◆ Exercise ◆
Reproduce exactly, from the data that follows, the line with "thumb ip: (883, 682)", the line with "ring tip: (547, 748)", and every line that lies between them.

----- Excerpted records

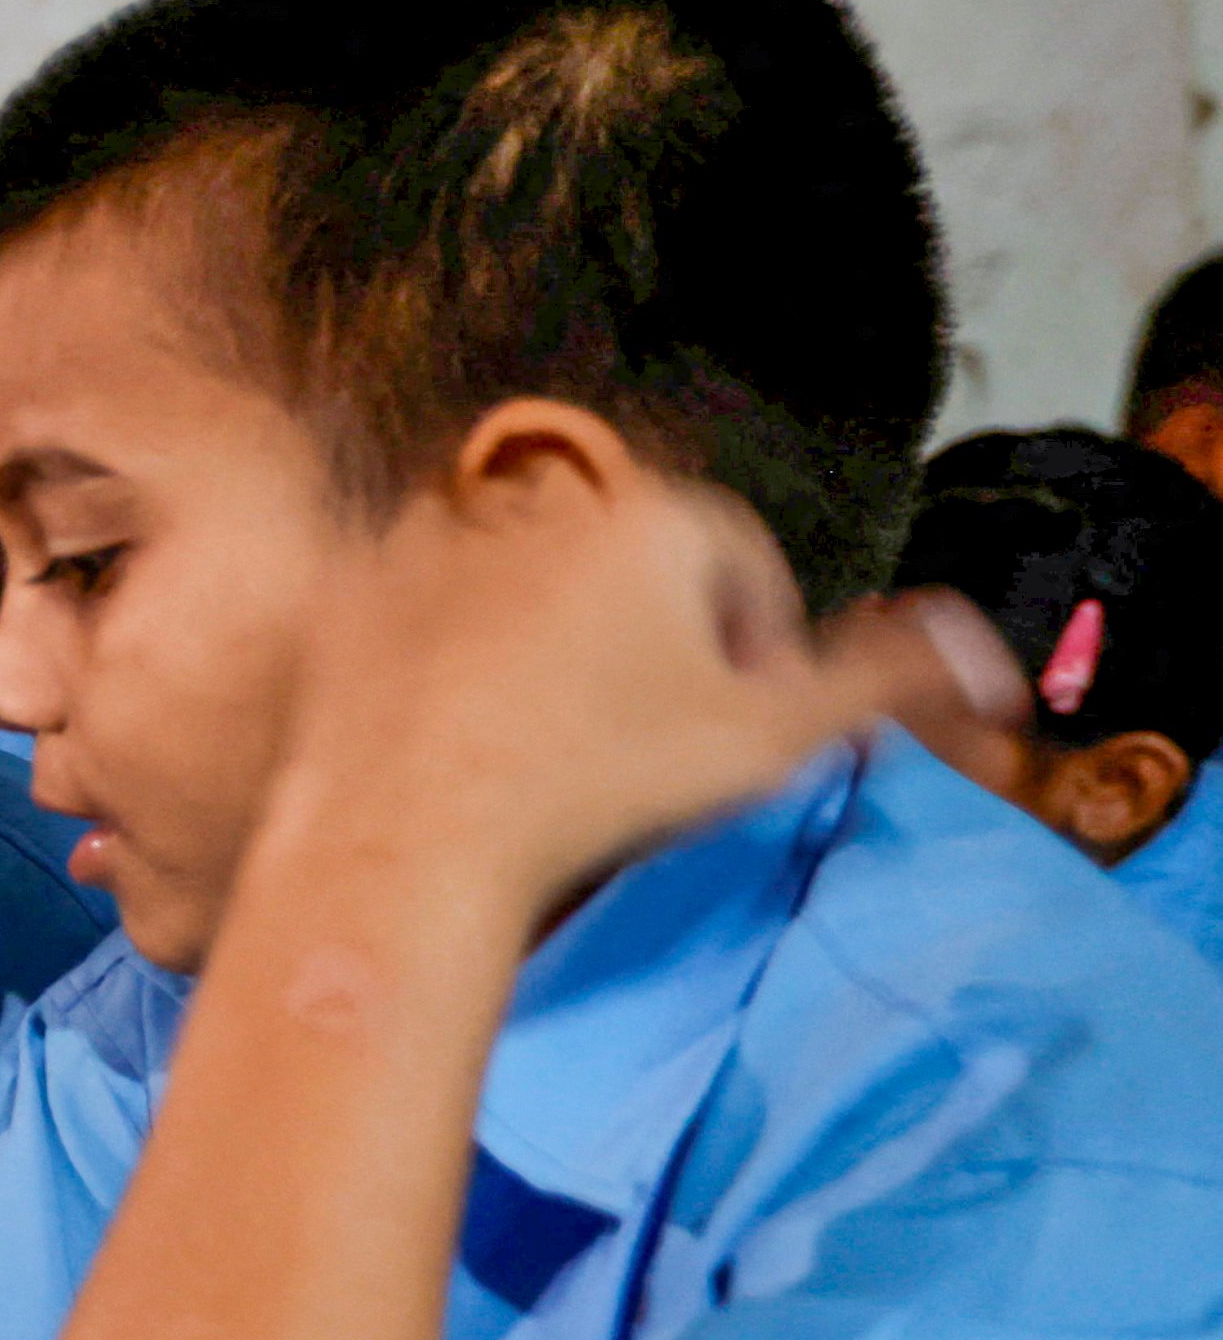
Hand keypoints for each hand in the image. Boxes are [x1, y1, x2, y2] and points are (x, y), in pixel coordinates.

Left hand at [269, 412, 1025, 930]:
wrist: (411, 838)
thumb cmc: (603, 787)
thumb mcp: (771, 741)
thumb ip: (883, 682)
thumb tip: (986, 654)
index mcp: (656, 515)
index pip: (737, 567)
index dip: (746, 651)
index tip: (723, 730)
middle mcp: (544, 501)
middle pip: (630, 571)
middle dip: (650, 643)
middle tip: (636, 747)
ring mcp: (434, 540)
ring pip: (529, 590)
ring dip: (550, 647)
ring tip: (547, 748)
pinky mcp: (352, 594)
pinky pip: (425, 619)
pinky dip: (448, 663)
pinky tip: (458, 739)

----------
----- Excerpted records

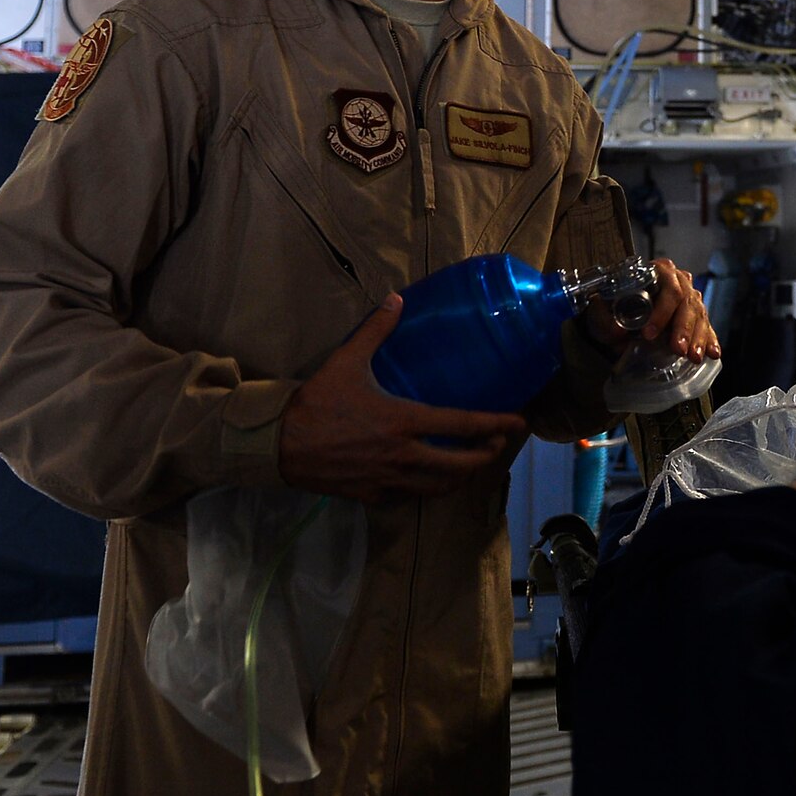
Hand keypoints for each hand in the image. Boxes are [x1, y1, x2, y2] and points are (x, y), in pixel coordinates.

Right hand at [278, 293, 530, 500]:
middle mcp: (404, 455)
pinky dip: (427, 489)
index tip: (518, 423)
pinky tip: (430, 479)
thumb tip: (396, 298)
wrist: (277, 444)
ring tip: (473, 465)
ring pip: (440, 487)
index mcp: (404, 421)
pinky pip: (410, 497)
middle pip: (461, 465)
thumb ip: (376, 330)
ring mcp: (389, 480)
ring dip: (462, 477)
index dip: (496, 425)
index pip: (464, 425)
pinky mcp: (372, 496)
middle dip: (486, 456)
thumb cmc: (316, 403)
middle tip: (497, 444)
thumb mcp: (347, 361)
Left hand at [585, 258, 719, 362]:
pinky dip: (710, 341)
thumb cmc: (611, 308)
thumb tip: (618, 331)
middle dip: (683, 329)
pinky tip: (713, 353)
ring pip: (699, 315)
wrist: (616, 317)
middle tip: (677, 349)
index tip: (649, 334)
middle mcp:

----------

◆ Response area ◆
thumb ip: (883, 682)
thumb tip: (986, 654)
index mcp: (656, 515)
index pip: (737, 567)
index dip: (746, 651)
index tip: (723, 730)
middle mcp: (544, 501)
middle pip: (630, 571)
middle dip: (650, 643)
middle tip: (636, 747)
ring mcp: (434, 540)
ring pip: (529, 590)
ring dip: (550, 647)
ring tip: (547, 748)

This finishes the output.